1o Banalités de moulins industriels, comme moulin à draps, à écorces, à chanvre. Plusieurs coutumes, entre autres celles d'Anjou, du Maine, de Bretagne, établissent cette banalité.

2o Banalités de pressoir. Très-peu de coutumes en parlent; celle de Lorraine l'établit, ainsi que celle du Maine.

3o Taureau banal. Aucune coutume n'en parle; mais il y a certains titres qui l'établissent. Il en est de même de la boucherie banale.

En général, les secondes banalités dont nous venons de parler sont plus rares et vues d'un œil encore moins favorable que les autres; elles ne peuvent s'établir que sur un texte très-clair des coutumes, ou, à leur défaut, sur un titre très-précis.

Ban des vendanges. Il était encore usité dans tout le royaume au dix-huitième siècle; c'était un droit de pure police, attaché à la haute justice. Pour l'exercer, le seigneur haut justicier n'a besoin d'aucun titre. Le ban des vendanges oblige tout le monde. Les coutumes de Bourgogne donnent au seigneur le droit de vendanger ses vins un jour avant tout autre propriétaire de vigne.

Droit de banvin. Droit qu'ont encore quantité de seigneurs, disent les auteurs, soit en vertu de coutume, soit par titres particuliers, de vendre le vin du crû de leurs seigneuries pendant un certain temps (en général, un mois ou quarante jours) avant tous autres. Parmi les grandes coutumes, il n'y a que celles de Tours, d'Anjou, du Maine, de la Marche, qui l'établissent et le règlent. Un arrêt de la cour des aides du 28 août 1751 autorise, par exception, des cabaretiers à vendre du vin durant le banvin, mais aux étrangers seulement; encore faut-il que ce soit le vin du seigneur, provenant de son crû. Les coutumes qui établissent et règlent ce droit de banvin exigent d'ordinaire qu'il soit fondé sur titre.

Droit de blairie. Droit qui appartient au seigneur haut justicier pour la permission qu'il accorde aux habitants de faire pacager leurs bestiaux sur les terres situées dans l'étendue de sa justice ou bien sur les terres vaines et vagues.
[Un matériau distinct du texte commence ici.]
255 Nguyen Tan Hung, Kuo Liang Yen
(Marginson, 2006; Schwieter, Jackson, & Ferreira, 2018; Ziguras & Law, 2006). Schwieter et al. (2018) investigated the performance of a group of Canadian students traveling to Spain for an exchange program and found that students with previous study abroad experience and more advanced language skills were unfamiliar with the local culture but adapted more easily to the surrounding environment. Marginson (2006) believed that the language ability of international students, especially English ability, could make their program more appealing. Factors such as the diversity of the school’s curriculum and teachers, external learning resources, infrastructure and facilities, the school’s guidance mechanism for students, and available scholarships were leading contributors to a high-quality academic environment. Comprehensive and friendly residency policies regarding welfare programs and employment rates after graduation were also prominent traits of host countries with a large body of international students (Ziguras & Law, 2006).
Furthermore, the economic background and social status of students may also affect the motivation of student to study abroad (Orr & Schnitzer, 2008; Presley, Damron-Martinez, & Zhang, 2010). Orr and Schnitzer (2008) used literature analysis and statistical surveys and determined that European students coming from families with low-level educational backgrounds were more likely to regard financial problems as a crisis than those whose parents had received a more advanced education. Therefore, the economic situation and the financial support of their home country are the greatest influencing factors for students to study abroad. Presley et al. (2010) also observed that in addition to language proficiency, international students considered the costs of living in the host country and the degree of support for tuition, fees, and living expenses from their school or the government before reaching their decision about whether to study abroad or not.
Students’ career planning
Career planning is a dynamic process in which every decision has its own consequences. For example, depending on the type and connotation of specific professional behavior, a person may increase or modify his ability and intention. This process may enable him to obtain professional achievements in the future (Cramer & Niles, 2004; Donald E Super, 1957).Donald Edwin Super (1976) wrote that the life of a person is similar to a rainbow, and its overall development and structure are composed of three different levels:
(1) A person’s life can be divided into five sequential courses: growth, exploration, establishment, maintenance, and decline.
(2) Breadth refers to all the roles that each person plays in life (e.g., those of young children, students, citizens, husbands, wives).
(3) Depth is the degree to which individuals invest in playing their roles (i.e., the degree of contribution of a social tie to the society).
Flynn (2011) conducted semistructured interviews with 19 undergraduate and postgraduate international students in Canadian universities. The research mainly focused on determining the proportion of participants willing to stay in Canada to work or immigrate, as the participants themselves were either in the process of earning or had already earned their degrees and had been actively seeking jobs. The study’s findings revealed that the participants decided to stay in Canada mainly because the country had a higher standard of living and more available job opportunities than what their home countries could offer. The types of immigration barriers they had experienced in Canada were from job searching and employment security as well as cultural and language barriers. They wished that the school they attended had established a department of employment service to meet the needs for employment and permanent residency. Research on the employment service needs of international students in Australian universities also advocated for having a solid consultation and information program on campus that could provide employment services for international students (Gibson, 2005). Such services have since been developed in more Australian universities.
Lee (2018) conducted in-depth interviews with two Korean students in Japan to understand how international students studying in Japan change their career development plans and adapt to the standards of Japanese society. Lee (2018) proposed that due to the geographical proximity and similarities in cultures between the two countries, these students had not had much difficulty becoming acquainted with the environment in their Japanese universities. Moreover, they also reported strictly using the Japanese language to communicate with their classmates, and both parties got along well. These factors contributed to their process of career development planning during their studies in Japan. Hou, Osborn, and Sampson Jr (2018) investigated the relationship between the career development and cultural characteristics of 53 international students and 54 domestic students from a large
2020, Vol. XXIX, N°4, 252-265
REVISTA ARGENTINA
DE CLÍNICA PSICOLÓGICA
Ce droit n'existe pas en pays de droit écrit, mais est fort connu en pays de droit coutumier. On le trouve, sous différents noms, particulièrement dans le Bourbonnais, le Nivernais, l'Auvergne et la Bourgogne. Ce droit suppose que la propriété de tout le sol était originairement au seigneur, de telle sorte qu'après en avoir distribué les meilleures parties en fiefs, en censives, et en autres concessions de terres, moyennant redevances, il en est resté encore qui ne servent qu'au pacage vague et dont il concède l'usage temporaire. La blairie est établie dans plusieurs coutumes; mais il n'y a que le seigneur haut justicier qui puisse y prétendre, et il faut l'appuyer sur un titre particulier, ou tout au moins sur d'anciens aveux, soutenus d'une longue possession.

Des péages. Il existait dans l'origine un nombre prodigieux de péages seigneuriaux sur les ponts, rivières, chemins, disent les auteurs. Louis XIV en détruisit un grand nombre. En 1724, une commission nommée pour examiner tous les titres de péages en supprima douze cents, et on en supprime encore tous les jours (1765). Le premier principe, dit Renauldon, en cette matière, est que le péage, étant un impôt, doit non-seulement être fondé sur titre, mais sur titre émanant du souverain. Le péage est intitulé: De par le Roi. Une des conditions des péages est d'y joindre un tarif de tous les droits que chaque marchandise doit payer. Ce tarif a toujours besoin d'être approuvé par un arrêt du conseil. Le titre de concession, dit l'auteur, doit être suivi d'une possession non interrompue. Malgré ces précautions prises par le législateur, la valeur de quelques péages s'est très-augmentée dans les temps modernes. Je connais un péage, ajoute-t-il, qui n'était affermé que 100 livres il y a un siècle, et qui en rapporte aujourd'hui 1,400; un autre, affermé 39,000 livres, en rapporte 90,000. Les principales ordonnances ou principaux édits qui ont réglé le droit des péages sont le Titre 29 de l'ordonnance de 1669, et les édits de 1683, 1693, 1724, 1775.

Les auteurs que je cite, quoique en général assez favorables aux droits féodaux, reconnaissent qu'il se commet de grands abus dans la perception des péages.